Within the power generation industry, large-scale power generators convert mechanical energy, typically the energy output of a turbine rotor, into electrical energy. Such power generators typically include a frame-supported stator and a rotor positioned to rotate within the stator, so as to induce electrical current through conductors moving through a magnetic field set up within the stator. The current may be conducted to a power plant bus for eventual power distribution to consumers, commercial establishments, and any other users of electrical power.
Components within a typical generator frame require cooling to prevent overheating thereof. A cooling medium that is often used in such generator frames is pressurized hydrogen gas, which may be introduced into the generator frame from an external source. While it is preferable to minimize leakage of the hydrogen gas out of the generator frame, a small amount of hydrogen gas may leak through shaft seal assemblies, gasketed covers and sealed joints, which are typically used to prevent the hydrogen gas from escaping from the generator frame. Typically, the pressure of the hydrogen gas within the generator frame is controlled by a self-operated pressure regulator set at a desired operating pressure within the generator frame. The desired operating pressure is set between upper and lower alarm pressures to maintain the pressure within the generator frame at a safe and acceptable level.

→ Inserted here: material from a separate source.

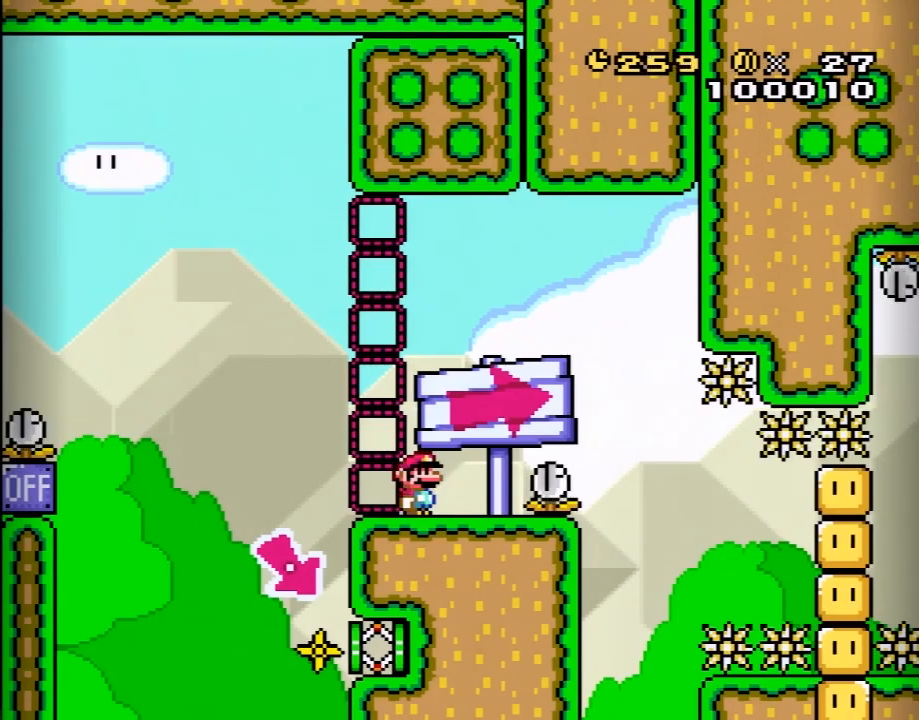
{"buttons": ["X", "DPAD_RIGHT"], "events": [[133, "X", "up"], [200, "DPAD_RIGHT", "down"], [217, "DPAD_RIGHT", "up"], [217, "X", "down"], [417, "X", "up"], [433, "DPAD_RIGHT", "down"], [467, "X", "down"]]}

To indicate undesired high levels of leakage of the hydrogen gas out of the generator frame, a flow meter is typically used to monitor input of the hydrogen gas entering the generator frame. Disadvantages of such flow meters include cost and complexity of the system. Alternatively, hydrogen gas consumption can be measured manually by measuring a drop in gas pressure over a time interval. The manual process requires manual operation of the hydrogen supply and may not provide a timely indication of a sudden change in hydrogen gas consumption.